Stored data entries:
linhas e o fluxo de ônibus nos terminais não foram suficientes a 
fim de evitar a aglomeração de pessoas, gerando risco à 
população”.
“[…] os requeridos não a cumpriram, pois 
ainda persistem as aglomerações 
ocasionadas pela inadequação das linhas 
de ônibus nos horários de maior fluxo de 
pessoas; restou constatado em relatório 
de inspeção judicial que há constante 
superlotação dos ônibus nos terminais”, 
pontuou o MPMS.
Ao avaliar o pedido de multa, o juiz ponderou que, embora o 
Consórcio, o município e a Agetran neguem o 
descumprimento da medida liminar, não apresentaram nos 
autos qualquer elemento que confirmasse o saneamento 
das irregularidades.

[Instructions to follow] Rewrite the lines of the records with "ônibus" swapped for "coletivos" wherever it occurs, keeping everything else the same.

[Task output]
linhas e o fluxo de coletivos nos terminais não foram suficientes a 
fim de evitar a aglomeração de pessoas, gerando risco à 
população”.
“[…] os requeridos não a cumpriram, pois 
ainda persistem as aglomerações 
ocasionadas pela inadequação das linhas 
de coletivos nos horários de maior fluxo de 
pessoas; restou constatado em relatório 
de inspeção judicial que há constante 
superlotação dos coletivos nos terminais”, 
pontuou o MPMS.
Ao avaliar o pedido de multa, o juiz ponderou que, embora o 
Consórcio, o município e a Agetran neguem o 
descumprimento da medida liminar, não apresentaram nos 
autos qualquer elemento que confirmasse o saneamento 
das irregularidades.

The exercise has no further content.